Another domino is teetering in the cryptocurrency markets, and this time it’s also weighing on a Canadian pension fund. Celsius Network, a U.S. crypto-lending startup backed by the Caisse de dépôt et placement du Québec, said last night that it’s suspending withdrawals and transfers of customers’ funds. The move puts into question the safety of billions of dollars of consumer deposits held with Celsius, which promised yields as high as 17 per cent.
What it means: Celsius said the suspension will ensure it can meet its withdrawal obligations in the future. The move comes amid a punishing downturn for cryptocurrencies, making it unable to cover payments to customers who deposited funds into the platform. In addition to offering high-yield savings products, Celsius also lets customers take loans against their cryptocurrency holdings. Celsius didn’t respond to The Logic’s request for comment.

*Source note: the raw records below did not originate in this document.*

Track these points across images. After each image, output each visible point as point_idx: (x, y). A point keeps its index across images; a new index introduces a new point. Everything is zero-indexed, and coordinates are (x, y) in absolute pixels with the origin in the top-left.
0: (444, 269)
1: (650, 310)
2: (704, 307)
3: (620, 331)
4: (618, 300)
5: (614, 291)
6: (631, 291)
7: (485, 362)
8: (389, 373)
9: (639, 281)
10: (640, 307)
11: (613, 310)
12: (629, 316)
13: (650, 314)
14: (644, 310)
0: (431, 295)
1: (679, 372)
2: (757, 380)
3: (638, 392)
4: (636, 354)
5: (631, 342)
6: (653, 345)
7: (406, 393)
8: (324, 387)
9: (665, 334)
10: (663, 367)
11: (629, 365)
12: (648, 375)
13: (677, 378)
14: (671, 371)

A big backer: CDPQ reportedly put US$150 million into the company’s US$400-million fundraising round last fall—its first crypto investment, which it co-led with WestCap.

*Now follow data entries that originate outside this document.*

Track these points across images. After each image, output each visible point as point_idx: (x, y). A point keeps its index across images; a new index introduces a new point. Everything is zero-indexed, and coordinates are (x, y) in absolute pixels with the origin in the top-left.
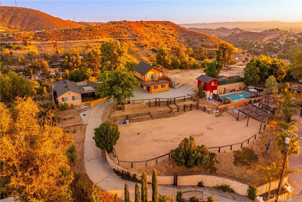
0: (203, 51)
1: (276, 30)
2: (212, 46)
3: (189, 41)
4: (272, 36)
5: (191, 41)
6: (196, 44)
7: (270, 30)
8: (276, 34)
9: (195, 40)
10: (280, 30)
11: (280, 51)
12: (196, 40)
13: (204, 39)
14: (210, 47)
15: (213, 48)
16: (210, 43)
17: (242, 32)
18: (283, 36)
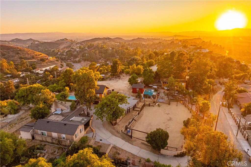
0: (25, 63)
1: (65, 39)
2: (29, 58)
3: (4, 55)
4: (65, 44)
5: (6, 55)
6: (13, 57)
7: (61, 40)
8: (67, 43)
9: (9, 54)
10: (68, 40)
11: (79, 56)
12: (11, 54)
13: (20, 52)
14: (29, 59)
15: (31, 60)
16: (27, 55)
17: (40, 43)
18: (74, 44)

“Celsius has been impacted by very difficult markets in recent weeks, more specifically, the strong volume of withdrawals by customers,” CDPQ spokesperson Kate Monfette said in an email. “Celsius is taking proactive action to uphold its obligations to its customers (Celsius community) and has honoured its obligation to its customers to date. Our team is closely monitoring the situation.”
At least one other major Canadian pension fund has a noteworthy crypto investment on its books: Ontario Teachers’ Pension Plan, which invested in FTX in October 2021.

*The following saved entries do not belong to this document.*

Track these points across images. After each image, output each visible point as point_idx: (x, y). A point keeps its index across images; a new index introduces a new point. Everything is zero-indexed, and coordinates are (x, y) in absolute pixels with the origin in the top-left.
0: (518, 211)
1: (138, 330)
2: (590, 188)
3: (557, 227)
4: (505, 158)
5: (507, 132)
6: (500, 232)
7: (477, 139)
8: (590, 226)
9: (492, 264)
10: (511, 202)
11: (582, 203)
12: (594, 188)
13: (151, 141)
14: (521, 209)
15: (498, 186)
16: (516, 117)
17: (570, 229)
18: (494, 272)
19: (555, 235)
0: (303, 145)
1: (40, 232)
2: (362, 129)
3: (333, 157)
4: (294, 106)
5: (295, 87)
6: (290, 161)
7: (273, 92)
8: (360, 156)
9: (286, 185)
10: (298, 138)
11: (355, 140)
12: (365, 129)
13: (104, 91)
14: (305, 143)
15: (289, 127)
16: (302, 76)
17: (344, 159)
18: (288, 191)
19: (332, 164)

Red flags: Before CDPQ’s investment was made public in October, Celsius had already received a cease-and-desist letter from New Jersey authorities and an order to appear in court from securities regulators in Texas. Days after the announcement, the company said it received a request for information from New York state officials about its business practices. And, in November, Celsius CFO Yaron Shalem was arrested in Israel amid a police investigation into an unrelated case.
The big picture: These are grim times for crypto investors, with Bitcoin plunging to US$22,603, its lowest since December 2020. Last month’s collapse of Luna and TerraUSD, two related cryptocurrencies, sent shockwaves through the market as investors lost tens of billions of dollars.